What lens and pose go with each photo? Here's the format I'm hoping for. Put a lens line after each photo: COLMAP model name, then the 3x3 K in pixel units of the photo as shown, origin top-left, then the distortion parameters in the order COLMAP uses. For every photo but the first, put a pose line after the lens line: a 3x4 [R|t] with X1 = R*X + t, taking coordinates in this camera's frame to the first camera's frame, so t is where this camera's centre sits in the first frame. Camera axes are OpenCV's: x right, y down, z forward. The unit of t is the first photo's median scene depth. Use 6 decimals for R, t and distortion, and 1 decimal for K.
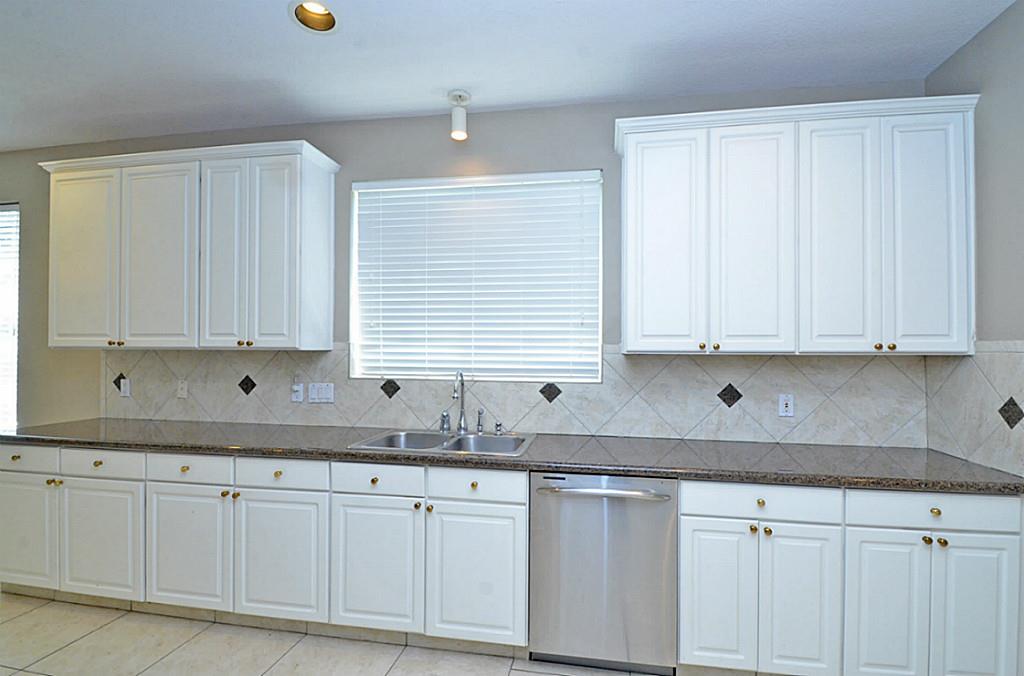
lens RADIAL K [[500.0, 0, 512.0], [0, 500.0, 338.0], [0, 0, 1]] dist [0.001208, -0.000832]
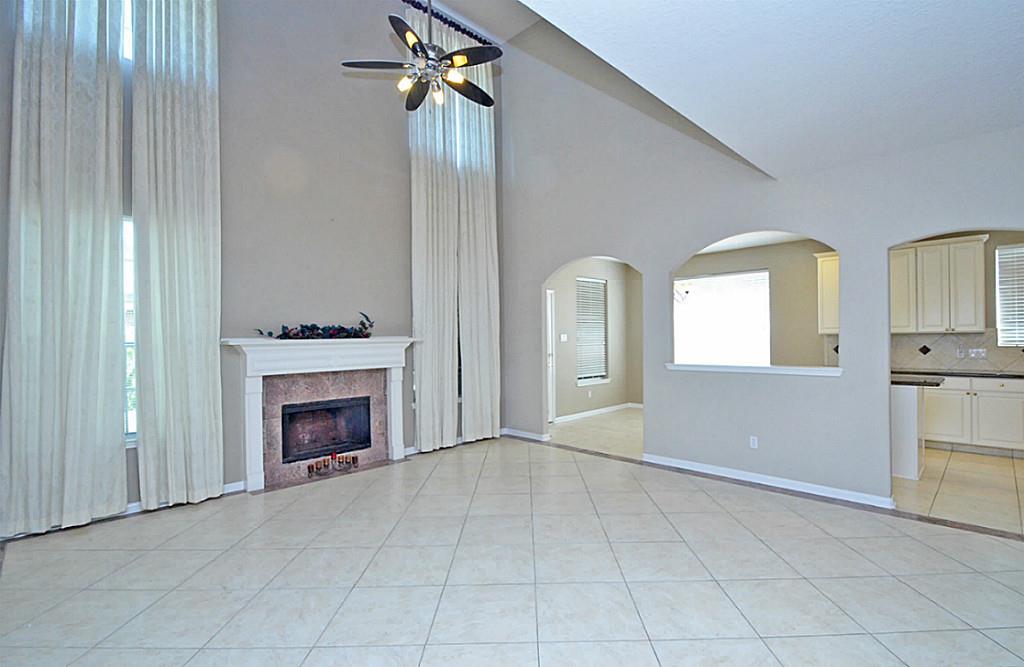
lens RADIAL K [[466.5, 0, 523.4], [0, 466.5, 336.5], [0, 0, 1]] dist [0.000153, -0.011558]
pose [[0.826957, -0.016686, -0.562018, -0.872956], [0.033001, 0.999277, 0.018890, -0.056180], [0.561296, -0.034168, 0.826909, -1.602940]]
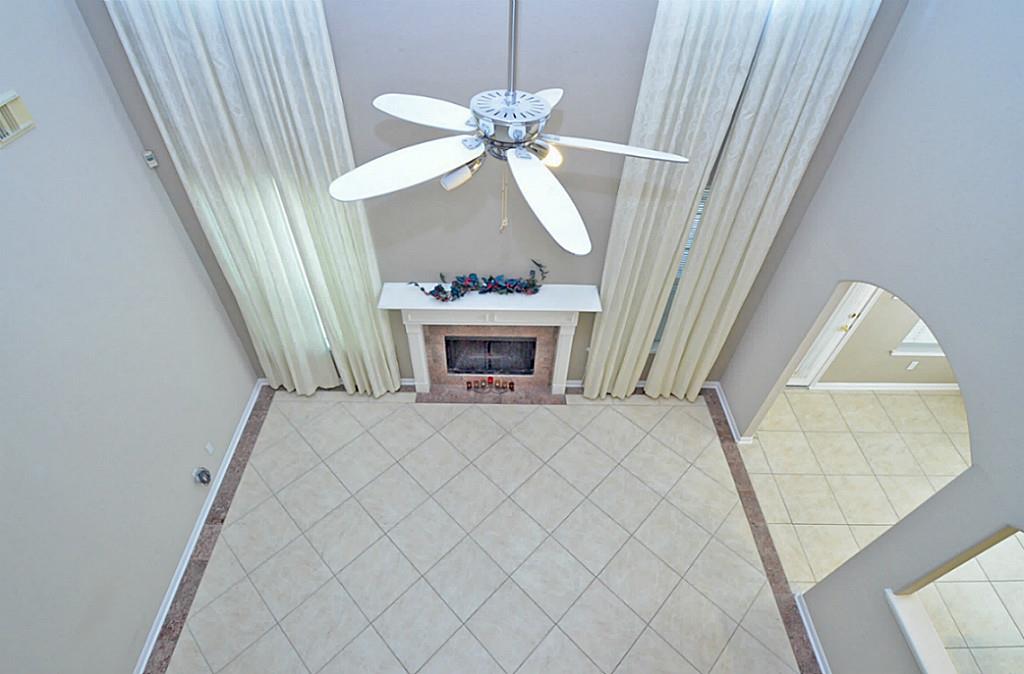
lens RADIAL K [[511.0, 0, 512.0], [0, 511.0, 337.0], [0, 0, 1]] dist [-0.001093, -0.000057]
pose [[0.192558, 0.699228, -0.688477, -1.177778], [-0.001390, 0.701801, 0.712372, -1.068424], [0.981285, -0.136216, 0.136110, -0.780665]]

• • • • • • •

**Assigned task:**
Make an exact copy of every entry above, but keep the pictures out of it.

**Written solution:**
What lens and pose go with each photo? Here's the format I'm hoping for. Put a lens line after each photo: COLMAP model name, then the 3x3 K in pixel units of the photo as shown, origin top-left, then the distortion parameters in the order COLMAP uses. For every photo but the first, put a pose line after the lens line: a 3x4 [R|t] with X1 = R*X + t, taking coordinates in this camera's frame to the first camera's frame, so t is where this camera's centre sits in the first frame. Camera axes are OpenCV's: x right, y down, z forward. The unit of t is the first photo's median scene depth. Use 6 decimals for R, t and distortion, and 1 decimal for K.
lens RADIAL K [[500.0, 0, 512.0], [0, 500.0, 338.0], [0, 0, 1]] dist [0.001208, -0.000832]
lens RADIAL K [[466.5, 0, 523.4], [0, 466.5, 336.5], [0, 0, 1]] dist [0.000153, -0.011558]
pose [[0.826957, -0.016686, -0.562018, -0.872956], [0.033001, 0.999277, 0.018890, -0.056180], [0.561296, -0.034168, 0.826909, -1.602940]]
lens RADIAL K [[511.0, 0, 512.0], [0, 511.0, 337.0], [0, 0, 1]] dist [-0.001093, -0.000057]
pose [[0.192558, 0.699228, -0.688477, -1.177778], [-0.001390, 0.701801, 0.712372, -1.068424], [0.981285, -0.136216, 0.136110, -0.780665]]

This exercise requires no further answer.